● TEXTE À ANALYSER
════════════════

Le comité de défense du Club Africain accuse Slim Riahi d'avoir utilisé le Club pour blanchir de l'argent

Publication: Mis à jour:
SLIM RIAHI
Tunisian billionaire Slim Riahi speaks during a political meeting in Tunis, on September 30, 2011. Tunisians formed long lines to cast ballots on October 23 in the elections for a constituent assembly that will write a new constitution and appoint a president of a caretaker government, nine months after ousting a dictator and giving birth to the Arab Spring. AFP PHOTO / Hasna (Photo credit should read HASNA/AFP/Getty Images) | HASNA via Getty Images
Imprimer

Une plainte à l’encontre de Slim Riahi, président de l’Union Patriotique Libre (UPL), a été déposée auprès du procureur de la République au Tribunal de Première Instance de Tunis, annonce Mohamed Hédi Laabidi, avocat et membre du comité de défense du Club Africain (CA) sur les ondes de Mosaïque Fm.

L’avocat a assuré que Slim Riahi a commis plusieurs dépassements liés à la fraude et au blanchiment d’argent lorsqu’il était à la tête du club. Selon ses dires, des manoeuvres frauduleuses auraient été mises en place par le président de l'UPL pour détourner l'argent du Club à son profit. En effet, il aurait profité de la situation du Club en 2012 pour créer deux nouvelles sociétés suspectes et non soumises aux réglementations en vigueur en terme de comptabilité. D'après Me Laabidi, Riahi a créé ces sociétés entre le Club, lui et ses enfants mineurs, et ce sans avoir présenté aucun rapport financier. En parallèle, il aurait exploité le logo du Club pour ses propres intérêts tout en mettant le CA à l'écart. "Il s'est avéré que le Club est minoritaire" a-t-il expliqué.

════════════════

● DONNÉES SOURCES
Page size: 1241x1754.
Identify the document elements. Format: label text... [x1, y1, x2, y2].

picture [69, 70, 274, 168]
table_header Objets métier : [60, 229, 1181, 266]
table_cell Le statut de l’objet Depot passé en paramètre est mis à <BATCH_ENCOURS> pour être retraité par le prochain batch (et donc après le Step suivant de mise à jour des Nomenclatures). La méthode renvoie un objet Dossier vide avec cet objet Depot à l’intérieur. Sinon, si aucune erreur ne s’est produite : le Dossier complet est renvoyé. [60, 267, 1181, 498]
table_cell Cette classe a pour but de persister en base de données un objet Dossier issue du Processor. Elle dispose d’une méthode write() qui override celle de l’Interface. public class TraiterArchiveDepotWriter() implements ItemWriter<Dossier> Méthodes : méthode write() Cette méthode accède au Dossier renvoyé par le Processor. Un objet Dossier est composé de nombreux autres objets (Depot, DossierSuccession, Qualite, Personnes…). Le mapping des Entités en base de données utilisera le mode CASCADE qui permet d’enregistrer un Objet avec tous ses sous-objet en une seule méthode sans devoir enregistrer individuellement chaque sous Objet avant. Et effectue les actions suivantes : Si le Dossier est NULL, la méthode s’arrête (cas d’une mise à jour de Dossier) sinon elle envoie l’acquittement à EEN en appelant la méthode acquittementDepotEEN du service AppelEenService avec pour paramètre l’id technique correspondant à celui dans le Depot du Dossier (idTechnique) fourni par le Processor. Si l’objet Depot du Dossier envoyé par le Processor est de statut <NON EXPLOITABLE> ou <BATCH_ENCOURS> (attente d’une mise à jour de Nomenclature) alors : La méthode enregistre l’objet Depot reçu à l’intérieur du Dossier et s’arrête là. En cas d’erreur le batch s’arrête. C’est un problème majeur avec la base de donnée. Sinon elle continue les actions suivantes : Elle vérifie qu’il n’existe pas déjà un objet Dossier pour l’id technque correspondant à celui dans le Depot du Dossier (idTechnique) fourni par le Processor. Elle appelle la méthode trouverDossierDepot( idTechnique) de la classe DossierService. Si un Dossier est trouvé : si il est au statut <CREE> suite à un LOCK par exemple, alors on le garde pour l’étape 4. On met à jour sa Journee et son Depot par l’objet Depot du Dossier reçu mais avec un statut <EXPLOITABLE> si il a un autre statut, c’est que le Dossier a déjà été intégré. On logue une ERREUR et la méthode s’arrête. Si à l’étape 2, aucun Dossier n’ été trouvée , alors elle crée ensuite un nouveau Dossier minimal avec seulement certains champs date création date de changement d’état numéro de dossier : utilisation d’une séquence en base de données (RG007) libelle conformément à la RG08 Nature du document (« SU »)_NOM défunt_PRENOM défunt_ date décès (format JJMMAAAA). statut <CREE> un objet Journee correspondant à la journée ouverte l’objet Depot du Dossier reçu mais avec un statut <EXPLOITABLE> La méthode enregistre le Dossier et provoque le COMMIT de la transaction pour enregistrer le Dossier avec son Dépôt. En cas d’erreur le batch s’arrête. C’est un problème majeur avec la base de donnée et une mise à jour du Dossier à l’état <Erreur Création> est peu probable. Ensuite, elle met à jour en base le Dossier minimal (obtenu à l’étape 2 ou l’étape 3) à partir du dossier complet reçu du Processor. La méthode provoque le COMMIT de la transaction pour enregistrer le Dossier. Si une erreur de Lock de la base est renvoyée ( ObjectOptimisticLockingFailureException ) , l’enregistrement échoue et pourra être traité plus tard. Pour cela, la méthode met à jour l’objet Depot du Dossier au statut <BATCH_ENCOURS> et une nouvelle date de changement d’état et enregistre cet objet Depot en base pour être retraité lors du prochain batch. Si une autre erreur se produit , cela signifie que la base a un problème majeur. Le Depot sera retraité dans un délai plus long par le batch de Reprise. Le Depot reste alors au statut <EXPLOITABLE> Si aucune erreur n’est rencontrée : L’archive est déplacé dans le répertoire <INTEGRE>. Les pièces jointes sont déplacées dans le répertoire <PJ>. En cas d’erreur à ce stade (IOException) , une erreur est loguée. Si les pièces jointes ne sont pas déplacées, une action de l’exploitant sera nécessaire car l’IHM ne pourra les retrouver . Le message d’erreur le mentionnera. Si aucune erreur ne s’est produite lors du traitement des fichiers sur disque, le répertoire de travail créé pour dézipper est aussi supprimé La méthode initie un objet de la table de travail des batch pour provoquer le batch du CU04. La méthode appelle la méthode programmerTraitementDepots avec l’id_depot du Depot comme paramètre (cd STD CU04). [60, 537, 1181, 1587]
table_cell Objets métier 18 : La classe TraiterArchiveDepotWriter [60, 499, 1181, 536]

════════════════

● EXERCICE
Continuez, s'il vous plaît, l'article sur la plainte visant Slim Riahi en reprenant juste après sa dernière phrase. Les entrées n'ont aucun lien avec l'article sur la plainte visant Slim Riahi.

● RÉSULTAT
De plus, il a ouvert un compte courant en son nom, faisant croire aux parties concernées qu'il s'agit du compte bancaire du club. "Ce compte courant dans lequel sont versés les montants des transactions de vente des joueurs à l'étranger est en réalité le sien" a regretté Me Laabidi.

"Après toutes ces infractions, Slim Riahi a présenté sa démission comme si de rien n'était" a-t-il ajouté en redoutant le fait que le Club aurait été utilisé par Slim Riahi comme un cheval de Troie pour corrompre et blanchir de l'argent suspect.

L'ancien président du Club africain n'a pour le moment pas encore réagi.